DOCUMENT:
[start]

But the emotions that play around the defense of the State do not take
into consideration the pragmatic results. A nation at war, led by its
significant classes, is engaged in liberating certain of its impulses
which have had all too little exercise in the past. It is getting
certain satisfactions and the actual conduct of the war or the condition
of the country are really incidental to the enjoyment of new forms of
virtue and power and aggressiveness. If it could be shown conclusively
that the persecution of slightly disaffected elements actually increased
enormously the difficulties of production and the organization of the
war technique, it would be found that public policy would scarcely
change. The significant classes must have their pleasure in hunting down
and chastising everything that they feel instinctively to be not imbued
with the current State-enthusiasm, though the State itself be actually
impeded in its efforts to carry out those objects for which they are
passionately contending. The best proof of this is that with a pursuit
of plotters that has continued with ceaseless vigilance ever since the
beginning of the war in Europe, the concrete crimes unearthed and
punished have been fewer than those prosecutions for the mere crime of
opinion or the expression of sentiments critical of the State or the
national policy. The punishment for opinion has been far more ferocious
and unintermittent than the punishment of pragmatic crime. Unimpeachable
Anglo-Saxon-Americans who were freer of pacifist or socialist utterance
than the State-obsessed ruling public opinion, received heavier
penalties, and even greater opprobrium, in many instances, than the
definitely hostile German plotter. A public opinion which, almost
without protest, accepts as just, adequate, beautiful, deserved, and in
fitting harmony with ideals of liberty and freedom of speech, a sentence
of twenty years in prison for mere utterances, no matter what they may
be, shows itself to be suffering from a kind of social derangement of
values, a sort of social neurosis, that deserves analysis and
comprehension. On our entrance into the war there were many persons who
predicted exactly this derangement of values, who feared lest democracy
suffer more at home from an America at war than could be gained for
democracy abroad. That fear has been amply justified. The question
whether the American nation would act like an enlightened democracy
going to war for the sake of high ideals, or like a State-obsessed herd,
has been decisively answered. The record is written and cannot be
erased. History will decide whether the terrorization of opinion, and
the regimentation of life was justified under the most idealistic of
democratic administrations. It will see that when the American nation
had ostensibly a chance to conduct a gallant war, with scrupulous regard
to the safety of democratic values at home, it chose rather to adopt all
the most obnoxious and coercive techniques of the enemy and of the other
countries at war, and to rival in intimidation and ferocity of
punishment the worst governmental systems of the age. For its former
unconsciousness and disrespect of the State ideal, the nation apparently
paid the penalty in a violent swing to the other extreme. It acted so
exactly like a herd in its irrational coercion of minorities that there
is no artificiality in interpreting the progress of the war in terms of
herd psychology. It unwittingly brought out into the strongest relief
the true characteristics of the State and its intimate alliance with
war. It provided for the enemies of war and the critics of the State the
most telling arguments possible. The new passion for the State ideal
unwittingly set in motion and encouraged forces that threaten very
materially to reform the State. It has shown those who are really
determined to end war that the problem is not the mere simple one of
finishing a war that will end war.

[end]

Collected data entries
[start]

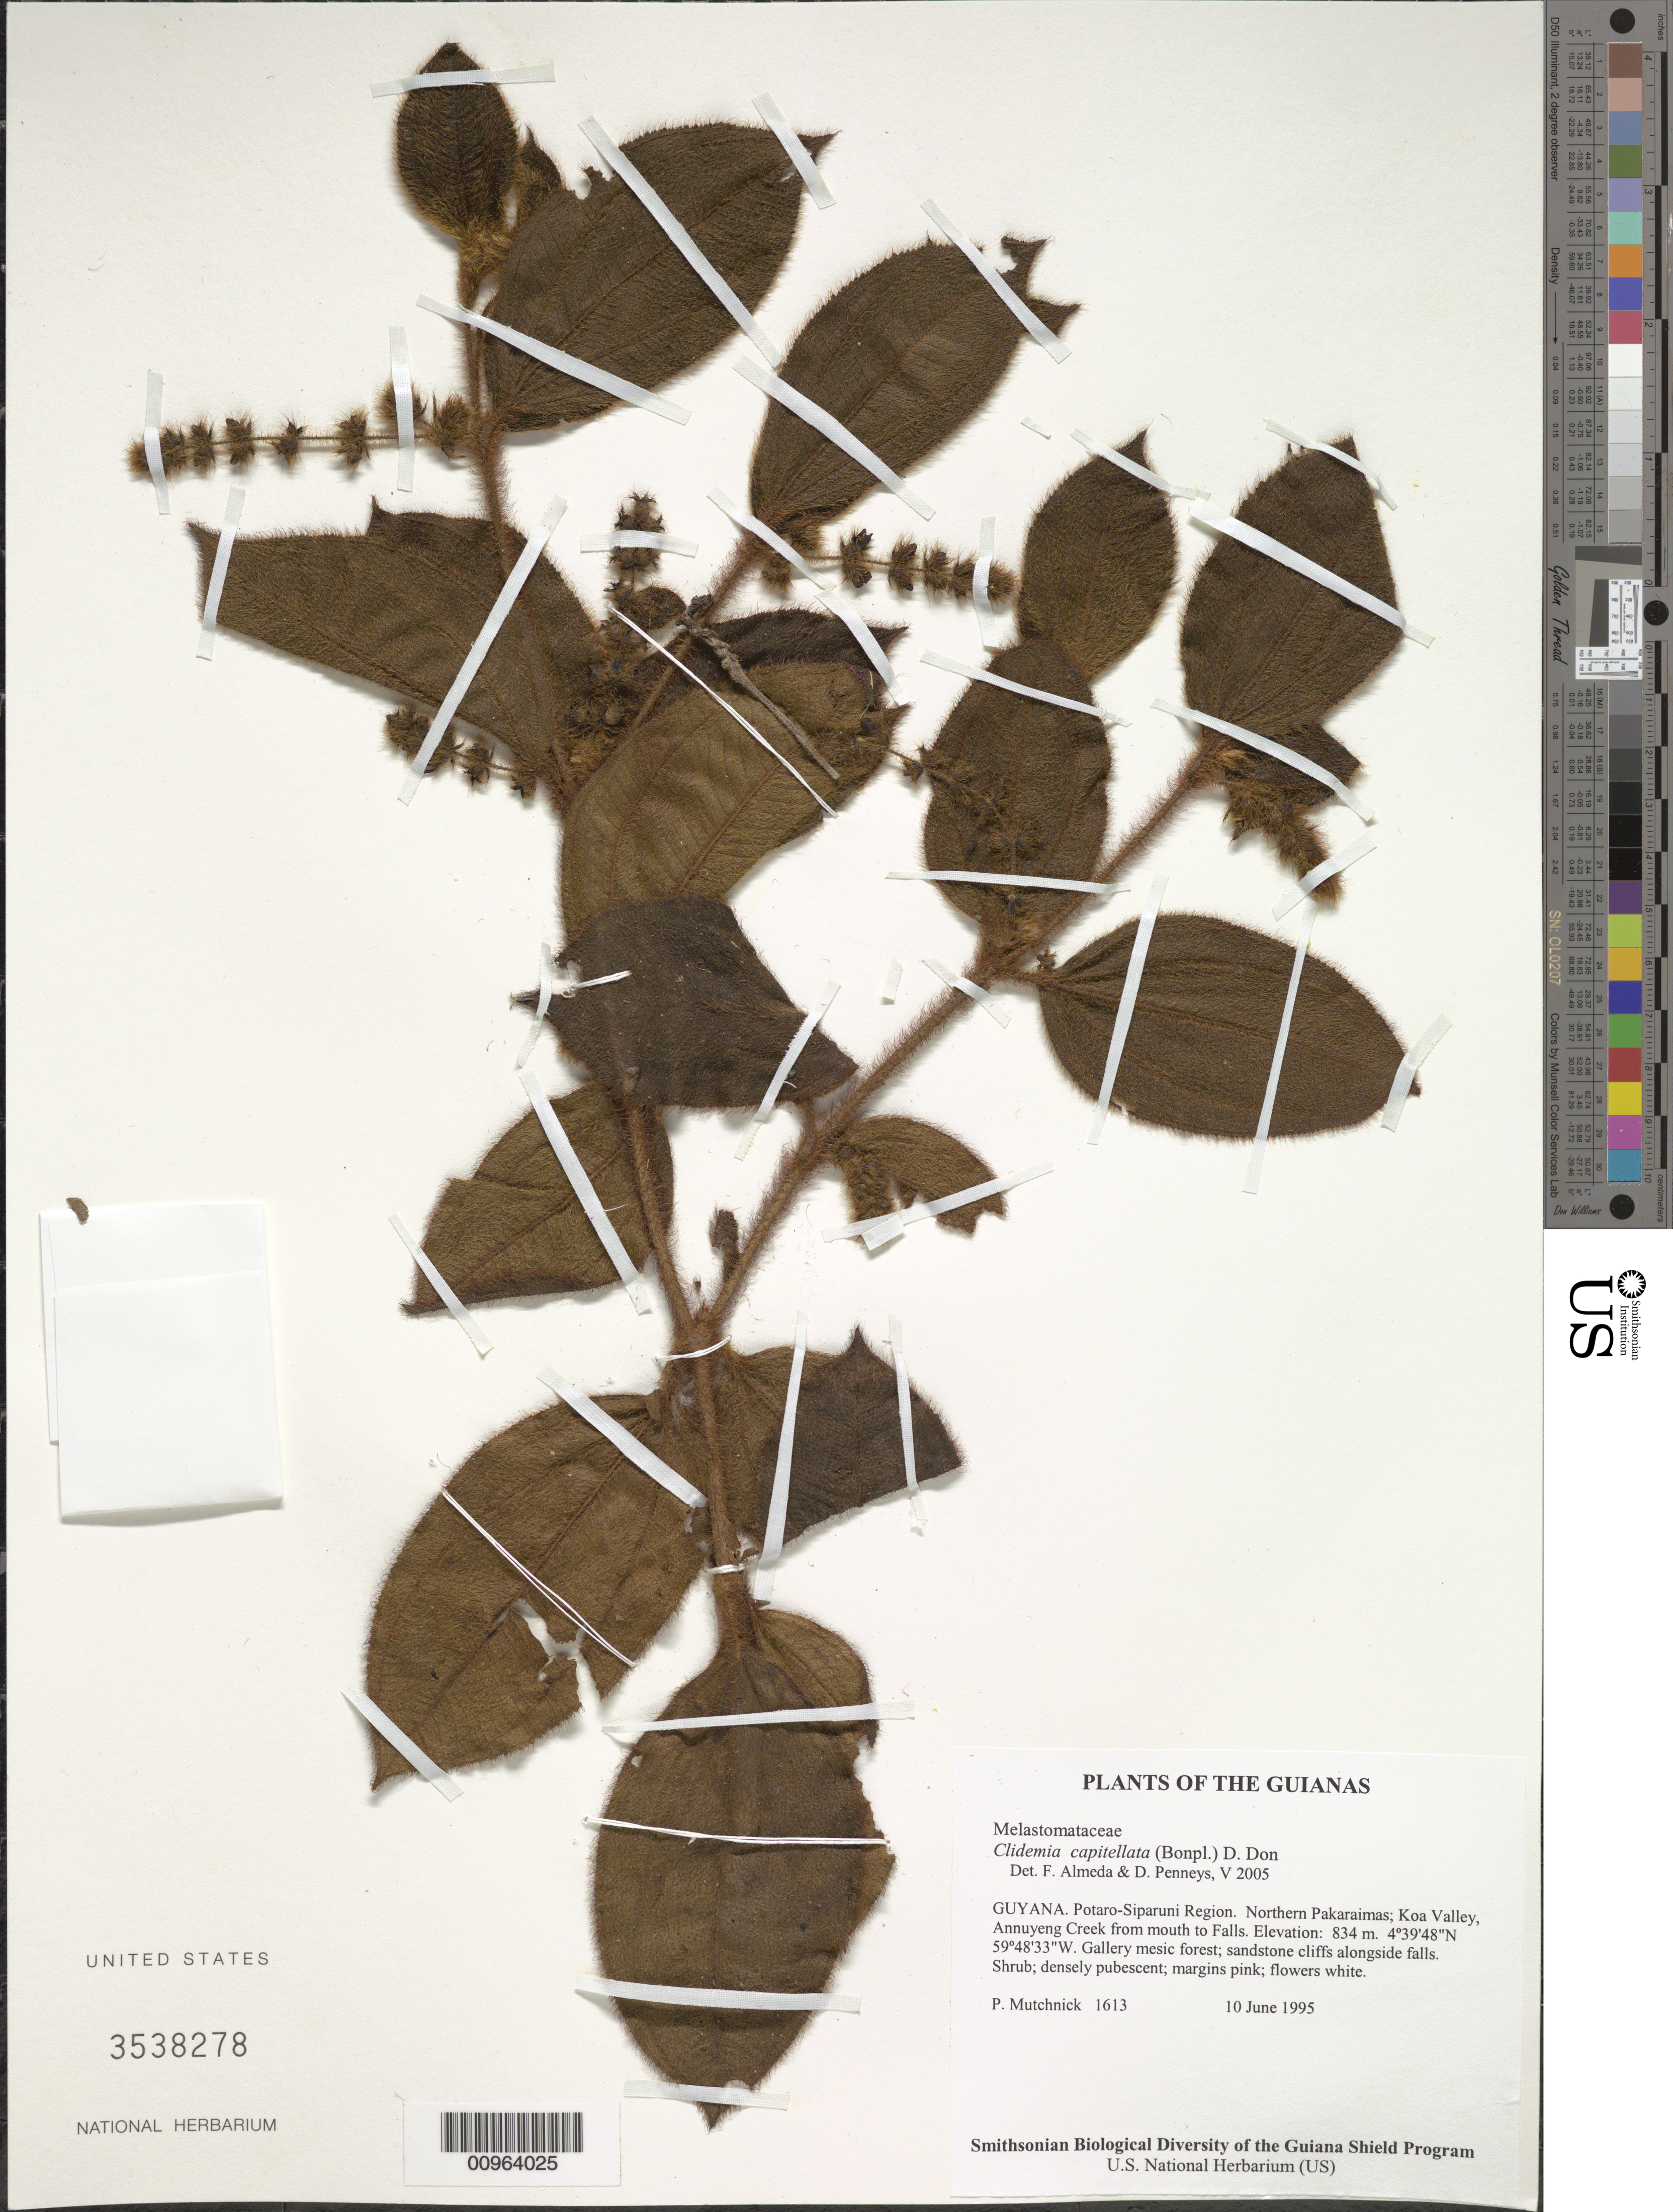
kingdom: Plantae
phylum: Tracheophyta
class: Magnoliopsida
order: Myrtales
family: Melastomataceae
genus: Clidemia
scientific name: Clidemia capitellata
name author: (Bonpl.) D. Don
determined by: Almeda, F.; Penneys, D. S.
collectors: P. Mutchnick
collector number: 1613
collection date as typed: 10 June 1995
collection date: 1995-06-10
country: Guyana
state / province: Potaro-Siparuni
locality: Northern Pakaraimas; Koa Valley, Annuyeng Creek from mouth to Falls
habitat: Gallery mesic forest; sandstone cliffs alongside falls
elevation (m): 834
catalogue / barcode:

[end]

WHAT TO WORK ON:
Carry on the passage about war and the State from its last sentence. The records come from a separate source.

OUTPUT OF THE EXERCISE:
For war is a complicated way in which a nation acts, and it acts so out
of a spiritual compulsion which pushes it on perhaps against all its
interests, all its real desires, and all its real sense of values. It is
States that make wars and not nations, and the very thought and almost
necessity of war is bound up with the ideal of the State. Not for
centuries have nations made war; in fact the only historical example of
nations making war is the great barbarian invasions into Southern
Europe, invasions of Russia from the East, and perhaps the sweep of
Islam through Northern Africa into Europe after Mohammed’s death. And
the motivations for such wars were either the restless expansion of
migratory tribes or the flame of religious fanaticism. Perhaps these
great movements could scarcely be called wars at all, for war implies an
organized people drilled and led; in fact, it necessitates the State.
Ever since Europe has had any such organization, such huge conflicts
between nations — nations, that is, as cultural groups — have been
unthinkable. It is preposterous to assume that for centuries in Europe
there would have been any possibility of a people en masse — with their
own leaders, and not with the leaders of their duly constituted State —
rising up and overflowing their borders in a war raid upon a neighboring
people. The wars of the Revolutionary armies of France were clearly in
defense of an imperiled freedom, and moreover, they were clearly
directed not against other peoples, but against the autocratic
governments that were combining to crush the Revolution. Three is no
instance in history of genuinely national war. There are instances of
national defenses, among primitive civilizations such as the Balkan
peoples, against intolerable invasion by neighboring despots or
oppression. But war, as such, cannot occur except in a system of
competing States, which have relations with each other through the
channels of diplomacy.
War is a function of this system of States, and could not occur except
in such a system. Nations organized for internal administration, nations
organized as a federation of free communities, nations organized in any
way except that of a political centralization of a dynasty or the
reformed descendant of a dynasty, could not possibly make war upon each
other. They would not only have no motive for conflict, but they would
be unable to muster the concentrated force to make war effective. There
might be all sorts of amateur marauding, there might be guerrilla
expeditions of group against group, but there could not be that terrible
war en masse of the national state, that exploitation of the nation in
the interests of the State, that abuse of the national life and resource
in the frenzied mutual suicide which is modern war.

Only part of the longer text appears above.